▶ _Directions for this task_:
Copy verbatim the stretch of the data from the line containing "Fires when the popup is closed" through the end of the data, including both ends.

▶ _Task material_:
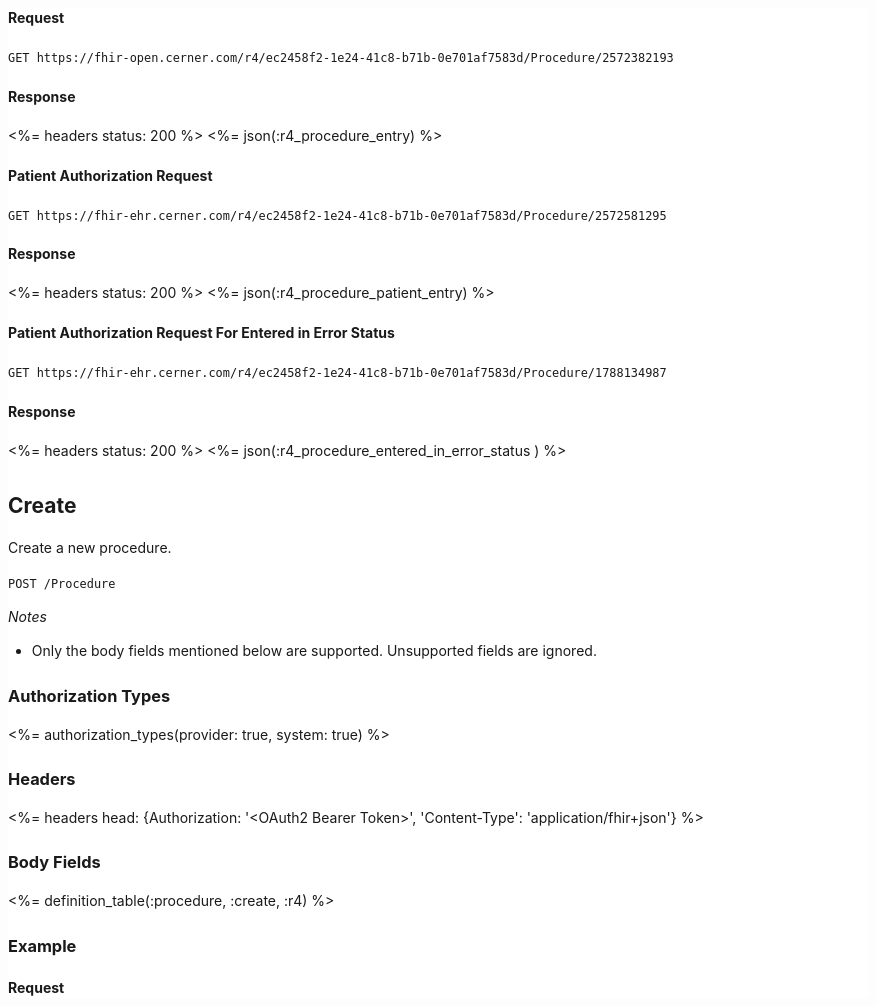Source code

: #### Request

    GET https://fhir-open.cerner.com/r4/ec2458f2-1e24-41c8-b71b-0e701af7583d/Procedure/2572382193

#### Response

<%= headers status: 200 %>
<%= json(:r4_procedure_entry) %>


#### Patient Authorization Request

    GET https://fhir-ehr.cerner.com/r4/ec2458f2-1e24-41c8-b71b-0e701af7583d/Procedure/2572581295

#### Response

<%= headers status: 200 %>
<%= json(:r4_procedure_patient_entry) %>

#### Patient Authorization Request For Entered in Error Status

    GET https://fhir-ehr.cerner.com/r4/ec2458f2-1e24-41c8-b71b-0e701af7583d/Procedure/1788134987

#### Response

<%= headers status: 200 %>
<%= json(:r4_procedure_entered_in_error_status ) %>

## Create

Create a new procedure.

    POST /Procedure

_Notes_

* Only the body fields mentioned below are supported. Unsupported fields are ignored.

### Authorization Types

<%= authorization_types(provider: true, system: true) %>

### Headers

<%= headers head: {Authorization: '&lt;OAuth2 Bearer Token>', 'Content-Type': 'application/fhir+json'} %>

### Body Fields

<%= definition_table(:procedure, :create, :r4) %>

### Example

#### Request
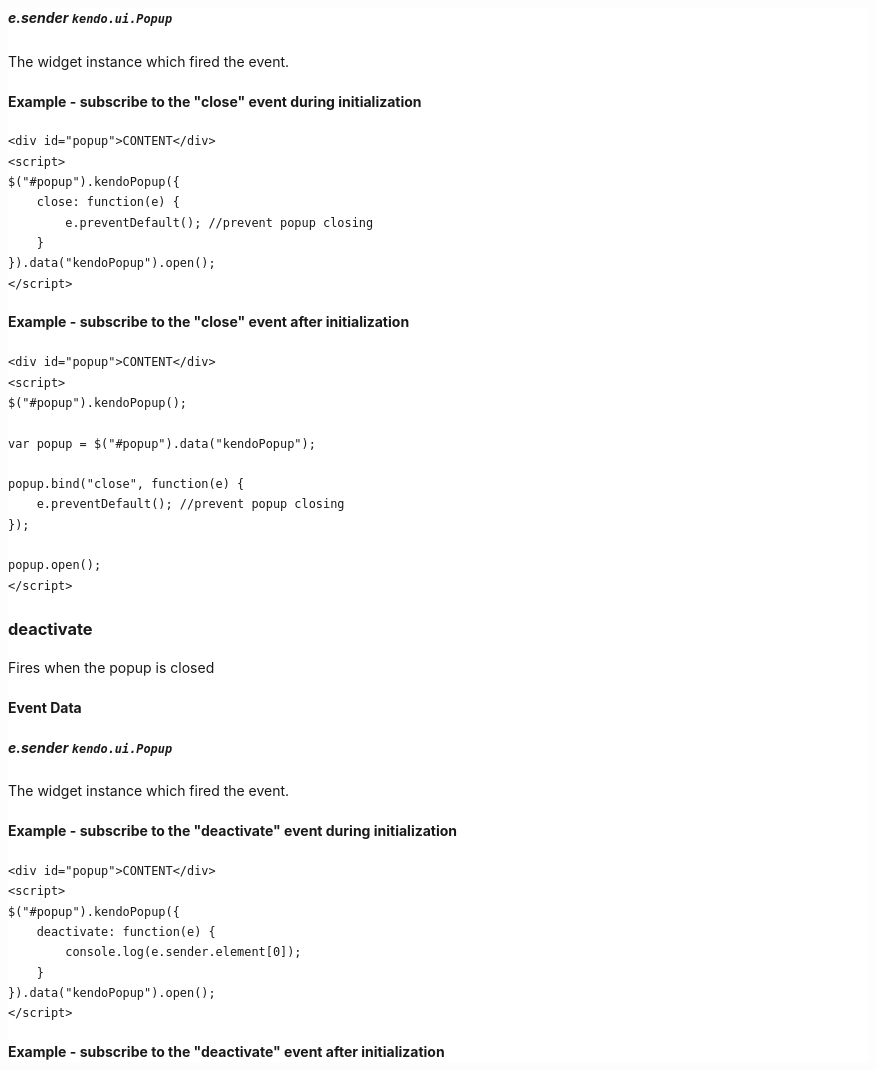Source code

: ##### e.sender `kendo.ui.Popup`

The widget instance which fired the event.

#### Example - subscribe to the "close" event during initialization

    <div id="popup">CONTENT</div>
    <script>
    $("#popup").kendoPopup({
        close: function(e) {
            e.preventDefault(); //prevent popup closing
        }
    }).data("kendoPopup").open();
    </script>

#### Example - subscribe to the "close" event after initialization

    <div id="popup">CONTENT</div>
    <script>
    $("#popup").kendoPopup();

    var popup = $("#popup").data("kendoPopup");

    popup.bind("close", function(e) {
        e.preventDefault(); //prevent popup closing
    });
	
	popup.open();
    </script>

### deactivate

Fires when the popup is closed

#### Event Data

##### e.sender `kendo.ui.Popup`

The widget instance which fired the event.

#### Example - subscribe to the "deactivate" event during initialization

    <div id="popup">CONTENT</div>
    <script>
    $("#popup").kendoPopup({
        deactivate: function(e) {
            console.log(e.sender.element[0]);
        }
    }).data("kendoPopup").open();
    </script>

#### Example - subscribe to the "deactivate" event after initialization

▶ _Answer below_:
Fires when the popup is closed

#### Event Data

##### e.sender `kendo.ui.Popup`

The widget instance which fired the event.

#### Example - subscribe to the "deactivate" event during initialization

    <div id="popup">CONTENT</div>
    <script>
    $("#popup").kendoPopup({
        deactivate: function(e) {
            console.log(e.sender.element[0]);
        }
    }).data("kendoPopup").open();
    </script>

#### Example - subscribe to the "deactivate" event after initialization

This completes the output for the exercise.